* **OBJECTIF 1**
Reproduisez le passage de l'article sur la CFE-CGC en commençant par « A Lyon, la CFE-CGC » et en allant jusqu'à « et notre analyse. ».

* **EXTRAIT**
Vidéo / La CFE-CGC veut s'imposer comme le 3e syndicat français

Vidéo / La CFE-CGC veut s'imposer comme le 3e syndicat français

02.06.2016

Représentants du personnel

A Lyon, la CFE-CGC a affirmé son ambition de devenir la troisième force syndicale française. Son nouveau président, François Hommeril, refuse de se ranger dans le bloc réformiste et réclame au gouvernement de renvoyer les points bloquants du projet travail vers les partenaires sociaux. Son interview en vidéo et notre analyse.

 

 

 

Ici, pas de motion âprement discutée ni de "camarade !" envoyé à la cantonade : le 36e congrès de la CFE-CGC, tenu les 1er et 2 juin à Lyon, s’est déroulé dans une ambiance de séminaire de communication, animé par un sosie de Gad Elmaleh, deux jours marqués par l’absence totale de débat, mis à part des échanges convenus à la toute fin du congrès sur le thème de l'engagement. "Mais c'est parce que tout se passe avant", explique-t-on au niveau confédéral. Après le discours ému de la présidente sortante Carole Couvert, François Hommeril a été élu mercredi soir président de la CFE-CGC aux côtés d’Alain Giffard, secrétaire général, et Franck Zid, trésorier national (voir notre article précédent et notre encadré ci-dessous).

Comme en contraste avec cette ambiance très lisse, le nouveau président a tenu pour sa part un discours assez offensif. François Hommeril a repris l’ambition évoquée par la veille par Carole Couvert de faire de la CFE-CGC la troisième force syndicale française. Un objectif réaliste, soutient François Hommeril, au regard de l’augmentation de la proportion de cadres dans la population française, une évolution qui explique pour partie la dynamique électorale du syndicat des cadres dans les grandes entreprises (la CFE-CGC est le premier syndicat chez Renault, Air France, etc). Le nouveau président s’appuie aussi sur la croissance régulière du nombre d’adhérents (+3% par an, soit 157 000 adhérents en 2016) et la création de sections syndicales, même s’il admet l’absence ou la faiblesse de sa confédération dans certains secteurs comme le bâtiment ou le commerce. L’avantage catégoriel dont bénéficie la CFE-CGC en matière de représentativité joue aussi un rôle dans cette dynamique, alors que la réforme de la représentativité de 2008 a entraîné dans les autres syndicats des disparitions de sections syndicales.

* **MATÉRIEL D'EXERCICE**
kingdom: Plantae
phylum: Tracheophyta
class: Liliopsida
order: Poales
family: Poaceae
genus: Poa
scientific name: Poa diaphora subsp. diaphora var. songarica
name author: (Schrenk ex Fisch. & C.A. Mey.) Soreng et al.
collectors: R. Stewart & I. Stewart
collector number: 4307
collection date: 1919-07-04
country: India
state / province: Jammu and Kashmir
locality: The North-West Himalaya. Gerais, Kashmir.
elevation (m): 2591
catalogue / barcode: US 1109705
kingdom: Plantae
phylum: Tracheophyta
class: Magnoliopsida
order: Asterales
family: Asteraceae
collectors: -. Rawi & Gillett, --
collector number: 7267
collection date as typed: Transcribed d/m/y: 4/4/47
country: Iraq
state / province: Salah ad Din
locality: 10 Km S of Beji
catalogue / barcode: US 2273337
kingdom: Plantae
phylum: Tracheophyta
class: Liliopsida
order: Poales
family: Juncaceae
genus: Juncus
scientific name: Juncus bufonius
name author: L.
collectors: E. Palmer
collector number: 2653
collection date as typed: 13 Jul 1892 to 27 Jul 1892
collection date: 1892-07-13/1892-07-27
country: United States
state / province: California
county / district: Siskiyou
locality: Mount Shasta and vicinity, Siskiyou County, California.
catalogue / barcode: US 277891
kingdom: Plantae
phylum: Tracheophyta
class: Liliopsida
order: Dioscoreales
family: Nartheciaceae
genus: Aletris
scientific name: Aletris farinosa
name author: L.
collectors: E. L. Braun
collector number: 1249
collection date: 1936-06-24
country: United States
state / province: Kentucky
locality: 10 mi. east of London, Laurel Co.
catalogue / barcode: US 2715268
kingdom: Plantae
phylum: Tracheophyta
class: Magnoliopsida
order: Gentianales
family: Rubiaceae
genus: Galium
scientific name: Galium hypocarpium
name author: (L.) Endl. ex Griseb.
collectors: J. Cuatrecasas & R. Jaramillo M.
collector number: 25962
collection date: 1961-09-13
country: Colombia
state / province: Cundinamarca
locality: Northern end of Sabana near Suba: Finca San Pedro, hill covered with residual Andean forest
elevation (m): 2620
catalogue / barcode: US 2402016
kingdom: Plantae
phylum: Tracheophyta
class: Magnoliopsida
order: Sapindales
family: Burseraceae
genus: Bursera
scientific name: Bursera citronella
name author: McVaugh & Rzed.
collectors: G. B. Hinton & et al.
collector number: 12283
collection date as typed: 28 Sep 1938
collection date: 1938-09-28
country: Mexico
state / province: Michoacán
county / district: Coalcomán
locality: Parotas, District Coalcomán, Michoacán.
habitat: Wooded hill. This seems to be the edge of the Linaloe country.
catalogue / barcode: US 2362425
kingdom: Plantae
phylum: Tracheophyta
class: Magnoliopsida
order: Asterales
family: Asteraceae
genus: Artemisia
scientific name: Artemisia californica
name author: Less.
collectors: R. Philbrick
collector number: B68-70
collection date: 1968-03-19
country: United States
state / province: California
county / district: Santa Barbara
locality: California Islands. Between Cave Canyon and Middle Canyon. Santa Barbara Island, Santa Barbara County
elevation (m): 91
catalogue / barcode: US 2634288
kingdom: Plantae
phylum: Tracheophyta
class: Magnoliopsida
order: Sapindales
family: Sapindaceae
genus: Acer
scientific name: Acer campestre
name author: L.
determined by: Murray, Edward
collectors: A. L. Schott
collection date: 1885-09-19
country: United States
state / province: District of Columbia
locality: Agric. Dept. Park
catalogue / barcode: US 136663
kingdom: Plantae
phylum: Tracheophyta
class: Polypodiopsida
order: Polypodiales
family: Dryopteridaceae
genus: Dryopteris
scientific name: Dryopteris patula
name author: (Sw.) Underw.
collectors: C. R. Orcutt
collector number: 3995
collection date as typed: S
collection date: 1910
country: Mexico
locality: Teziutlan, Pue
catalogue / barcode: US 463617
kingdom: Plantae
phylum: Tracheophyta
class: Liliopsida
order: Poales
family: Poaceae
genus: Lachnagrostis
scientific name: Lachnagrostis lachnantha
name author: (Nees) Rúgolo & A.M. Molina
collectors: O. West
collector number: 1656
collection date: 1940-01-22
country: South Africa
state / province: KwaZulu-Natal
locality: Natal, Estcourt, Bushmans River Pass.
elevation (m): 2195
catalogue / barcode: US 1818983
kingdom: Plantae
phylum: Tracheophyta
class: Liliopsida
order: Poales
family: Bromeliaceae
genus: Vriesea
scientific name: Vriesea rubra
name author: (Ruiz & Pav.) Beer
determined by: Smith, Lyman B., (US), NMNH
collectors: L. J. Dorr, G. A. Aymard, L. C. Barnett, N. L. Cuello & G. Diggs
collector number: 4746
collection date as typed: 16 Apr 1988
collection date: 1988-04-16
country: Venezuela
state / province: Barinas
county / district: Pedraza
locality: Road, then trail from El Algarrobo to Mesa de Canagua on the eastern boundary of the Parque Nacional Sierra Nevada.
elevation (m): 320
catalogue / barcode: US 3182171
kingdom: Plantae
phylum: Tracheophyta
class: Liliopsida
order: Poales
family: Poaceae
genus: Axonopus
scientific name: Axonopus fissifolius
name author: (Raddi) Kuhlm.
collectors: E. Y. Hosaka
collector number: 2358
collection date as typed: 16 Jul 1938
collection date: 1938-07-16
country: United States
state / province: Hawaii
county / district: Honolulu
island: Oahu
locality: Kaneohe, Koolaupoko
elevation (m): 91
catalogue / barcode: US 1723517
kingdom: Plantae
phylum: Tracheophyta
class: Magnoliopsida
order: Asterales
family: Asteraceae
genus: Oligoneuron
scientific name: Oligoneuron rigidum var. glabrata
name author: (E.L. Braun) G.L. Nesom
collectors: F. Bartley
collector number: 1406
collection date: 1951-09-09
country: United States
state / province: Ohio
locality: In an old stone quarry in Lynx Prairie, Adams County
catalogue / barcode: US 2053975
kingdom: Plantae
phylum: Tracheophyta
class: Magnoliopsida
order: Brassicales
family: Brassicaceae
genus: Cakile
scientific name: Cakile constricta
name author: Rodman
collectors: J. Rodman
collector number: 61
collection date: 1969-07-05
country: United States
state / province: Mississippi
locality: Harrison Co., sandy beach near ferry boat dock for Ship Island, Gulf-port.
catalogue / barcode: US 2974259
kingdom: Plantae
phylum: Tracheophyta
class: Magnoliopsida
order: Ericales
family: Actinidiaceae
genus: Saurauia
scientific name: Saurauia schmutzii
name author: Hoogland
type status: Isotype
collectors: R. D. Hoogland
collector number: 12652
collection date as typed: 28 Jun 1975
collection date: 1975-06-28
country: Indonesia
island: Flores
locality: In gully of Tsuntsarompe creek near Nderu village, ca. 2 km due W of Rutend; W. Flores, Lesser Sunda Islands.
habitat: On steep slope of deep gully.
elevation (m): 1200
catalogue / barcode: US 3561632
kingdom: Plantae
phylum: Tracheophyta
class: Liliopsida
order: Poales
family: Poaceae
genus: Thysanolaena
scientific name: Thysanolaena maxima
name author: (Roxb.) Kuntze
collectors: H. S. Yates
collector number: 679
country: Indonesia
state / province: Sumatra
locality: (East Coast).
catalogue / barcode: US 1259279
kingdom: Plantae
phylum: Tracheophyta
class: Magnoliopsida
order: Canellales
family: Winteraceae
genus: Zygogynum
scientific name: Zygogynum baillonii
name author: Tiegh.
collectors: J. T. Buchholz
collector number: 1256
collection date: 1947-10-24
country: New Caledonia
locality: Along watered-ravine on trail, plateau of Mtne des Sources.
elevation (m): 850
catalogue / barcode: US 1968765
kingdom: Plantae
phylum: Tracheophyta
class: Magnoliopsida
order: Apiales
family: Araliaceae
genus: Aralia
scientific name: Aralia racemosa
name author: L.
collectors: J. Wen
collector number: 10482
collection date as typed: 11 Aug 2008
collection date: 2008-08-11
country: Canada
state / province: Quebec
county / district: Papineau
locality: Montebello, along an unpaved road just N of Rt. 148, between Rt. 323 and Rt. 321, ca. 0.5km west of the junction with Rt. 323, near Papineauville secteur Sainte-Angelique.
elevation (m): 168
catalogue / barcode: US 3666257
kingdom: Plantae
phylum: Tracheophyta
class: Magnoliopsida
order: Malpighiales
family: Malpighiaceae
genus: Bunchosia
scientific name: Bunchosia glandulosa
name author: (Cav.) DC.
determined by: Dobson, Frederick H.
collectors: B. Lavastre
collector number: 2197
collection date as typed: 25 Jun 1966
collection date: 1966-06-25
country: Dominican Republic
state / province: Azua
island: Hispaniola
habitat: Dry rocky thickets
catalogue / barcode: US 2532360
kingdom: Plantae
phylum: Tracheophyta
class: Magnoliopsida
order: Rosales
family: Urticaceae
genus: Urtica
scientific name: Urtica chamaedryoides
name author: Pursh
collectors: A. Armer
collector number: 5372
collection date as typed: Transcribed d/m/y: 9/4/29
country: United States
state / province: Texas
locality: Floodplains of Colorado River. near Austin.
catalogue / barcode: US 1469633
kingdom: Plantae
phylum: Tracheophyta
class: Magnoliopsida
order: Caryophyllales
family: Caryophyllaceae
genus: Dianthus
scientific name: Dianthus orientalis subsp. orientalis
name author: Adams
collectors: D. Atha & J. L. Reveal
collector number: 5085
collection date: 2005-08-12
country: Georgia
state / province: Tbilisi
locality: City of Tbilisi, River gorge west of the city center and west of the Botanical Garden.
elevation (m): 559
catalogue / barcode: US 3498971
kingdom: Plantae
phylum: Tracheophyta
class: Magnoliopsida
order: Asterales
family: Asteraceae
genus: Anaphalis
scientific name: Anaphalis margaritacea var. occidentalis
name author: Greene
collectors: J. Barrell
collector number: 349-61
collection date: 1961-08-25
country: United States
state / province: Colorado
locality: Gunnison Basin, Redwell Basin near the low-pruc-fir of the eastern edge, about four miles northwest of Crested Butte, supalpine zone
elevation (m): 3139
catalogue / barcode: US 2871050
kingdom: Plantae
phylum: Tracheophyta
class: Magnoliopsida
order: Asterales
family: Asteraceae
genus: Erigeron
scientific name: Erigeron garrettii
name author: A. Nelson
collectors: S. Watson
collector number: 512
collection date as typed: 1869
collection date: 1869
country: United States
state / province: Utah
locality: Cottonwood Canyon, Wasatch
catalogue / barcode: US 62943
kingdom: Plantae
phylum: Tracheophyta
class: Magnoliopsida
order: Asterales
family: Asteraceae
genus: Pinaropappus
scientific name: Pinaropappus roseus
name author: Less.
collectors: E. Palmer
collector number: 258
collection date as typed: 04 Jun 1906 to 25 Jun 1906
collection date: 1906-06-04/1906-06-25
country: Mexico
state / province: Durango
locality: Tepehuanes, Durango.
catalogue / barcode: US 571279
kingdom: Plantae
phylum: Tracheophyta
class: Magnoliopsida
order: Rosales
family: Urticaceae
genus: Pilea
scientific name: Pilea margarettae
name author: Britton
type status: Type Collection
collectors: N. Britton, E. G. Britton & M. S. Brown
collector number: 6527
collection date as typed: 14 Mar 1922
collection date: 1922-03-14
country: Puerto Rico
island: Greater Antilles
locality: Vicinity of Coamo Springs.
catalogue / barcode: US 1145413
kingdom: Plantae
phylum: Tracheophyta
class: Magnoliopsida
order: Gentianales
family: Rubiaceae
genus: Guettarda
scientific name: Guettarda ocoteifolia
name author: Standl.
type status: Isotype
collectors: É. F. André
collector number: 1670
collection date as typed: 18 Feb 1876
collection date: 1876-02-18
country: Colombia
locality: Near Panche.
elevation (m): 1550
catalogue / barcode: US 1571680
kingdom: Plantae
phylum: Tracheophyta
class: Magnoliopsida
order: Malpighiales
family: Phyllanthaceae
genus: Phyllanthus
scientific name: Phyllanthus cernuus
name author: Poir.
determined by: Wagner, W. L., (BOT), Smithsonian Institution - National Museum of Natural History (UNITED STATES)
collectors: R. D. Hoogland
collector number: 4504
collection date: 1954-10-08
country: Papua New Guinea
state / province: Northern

* **OBJECTIF 2**
Dans les entrées, du début jusqu'à la ligne qui contient « country: Iraq » incluse, substituez « pays » à « country ». Redonnez uniquement ces lignes, sans autre modification.

* **RÉPONSE COMPLÈTE 1**
A Lyon, la CFE-CGC a affirmé son ambition de devenir la troisième force syndicale française. Son nouveau président, François Hommeril, refuse de se ranger dans le bloc réformiste et réclame au gouvernement de renvoyer les points bloquants du projet travail vers les partenaires sociaux. Son interview en vidéo et notre analyse.

* **RÉPONSE COMPLÈTE 2**
kingdom: Plantae
phylum: Tracheophyta
class: Liliopsida
order: Poales
family: Poaceae
genus: Poa
scientific name: Poa diaphora subsp. diaphora var. songarica
name author: (Schrenk ex Fisch. & C.A. Mey.) Soreng et al.
collectors: R. Stewart & I. Stewart
collector number: 4307
collection date: 1919-07-04
pays: India
state / province: Jammu and Kashmir
locality: The North-West Himalaya. Gerais, Kashmir.
elevation (m): 2591
catalogue / barcode: US 1109705
kingdom: Plantae
phylum: Tracheophyta
class: Magnoliopsida
order: Asterales
family: Asteraceae
collectors: -. Rawi & Gillett, --
collector number: 7267
collection date as typed: Transcribed d/m/y: 4/4/47
pays: Iraq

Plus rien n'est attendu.